→ Task to complete
Translate the sentence "Check how many of our keys match Major TOM metadata." from the code below on verifying against Major TOM metadata into Spanish.
### Provided text
Step 5: Verify Against Major TOM Metadata (Optional)

If you have the official Major TOM metadata Parquet:
def report_metadata_overlap(
    enriched: rasteret.Collection,
    metadata_path: str,
) -> None:
    """Check how many of our keys match Major TOM metadata."""
    local_keys = enriched.dataset.to_table(
        columns=["major_tom_product_id", "major_tom_grid_cell"]
    )
    local_keys = pa.table(
        {
            "product_id": local_keys.column("major_tom_product_id"),
            "grid_cell": local_keys.column("major_tom_grid_cell"),
        }
    ).combine_chunks()
    
    # Filter valid keys
    local_valid = pc.and_(
        pc.is_valid(local_keys.column("product_id")),
        pc.is_valid(local_keys.column("grid_cell")),
    )
    local_keys = (
        local_keys.filter(local_valid)
        .group_by(["product_id", "grid_cell"])
        .aggregate([])
    )
    
    # Load and join with Major TOM metadata
    product_set = pc.unique(local_keys.column("product_id"))
    metadata_ds = ds.dataset(metadata_path, format="parquet")
    meta_filter = ds.field("product_id").isin(product_set)
    meta_keys = metadata_ds.to_table(
        columns=["product_id", "grid_cell"],
        filter=meta_filter,
    )
    
    overlap = local_keys.join(
        meta_keys, keys=["product_id", "grid_cell"], join_type="inner"
######
### Data extract
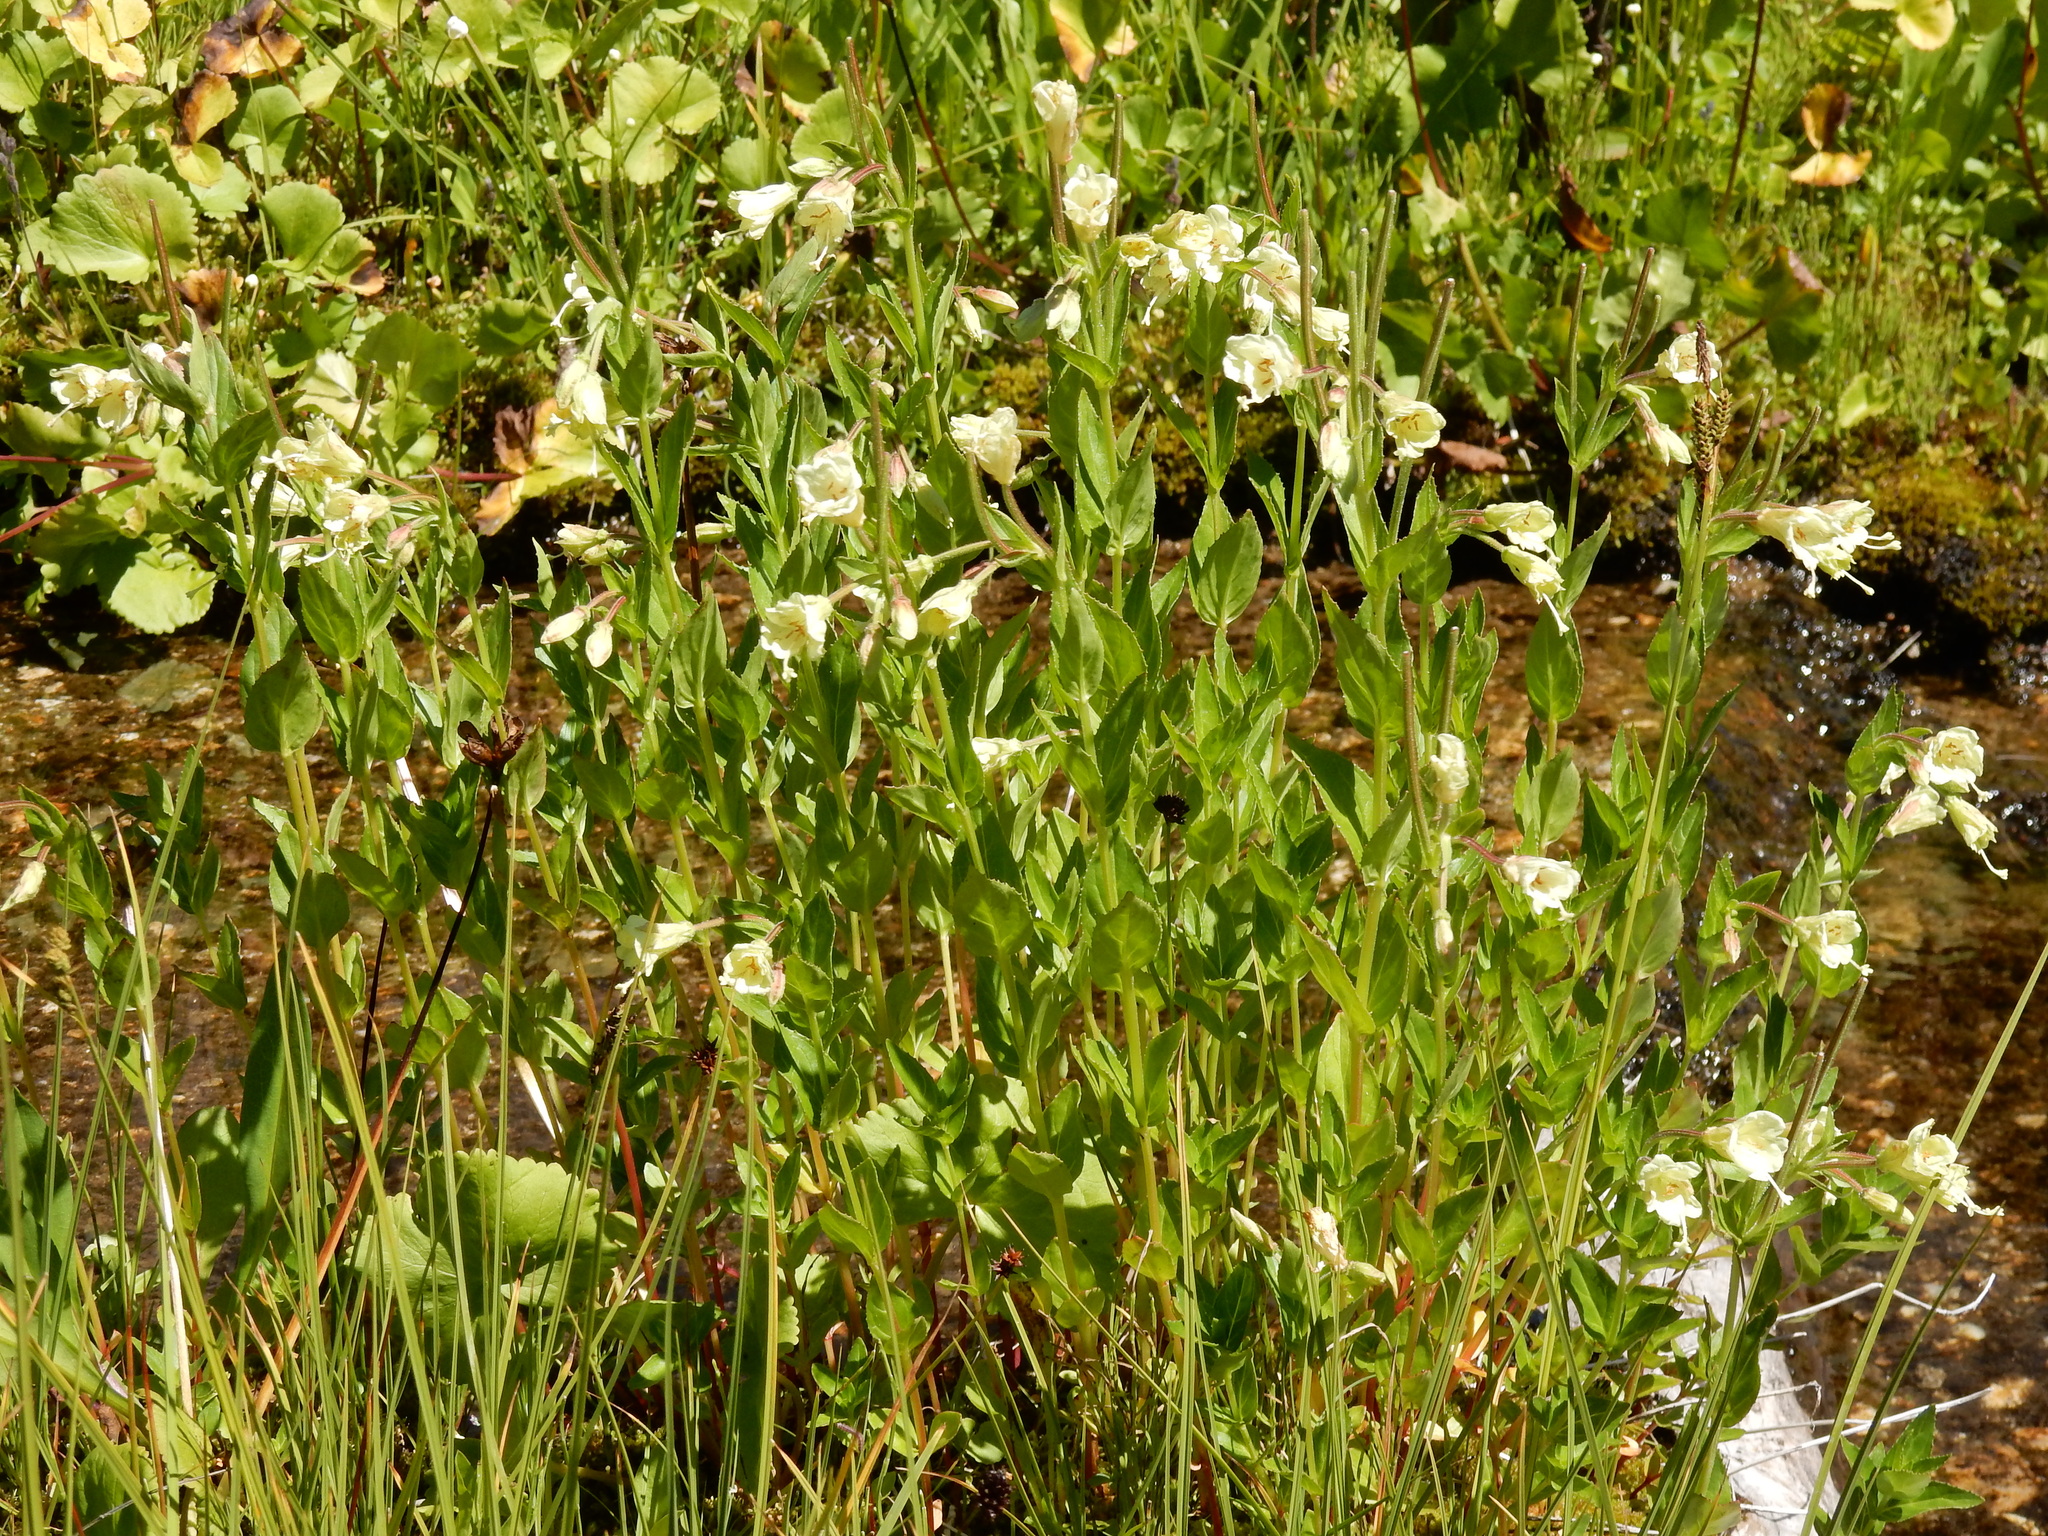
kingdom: Plantae
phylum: Tracheophyta
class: Magnoliopsida
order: Myrtales
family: Onagraceae
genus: Epilobium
######
→ Task answer
Comprueba cuántas de nuestras claves coinciden con los metadatos de Major TOM.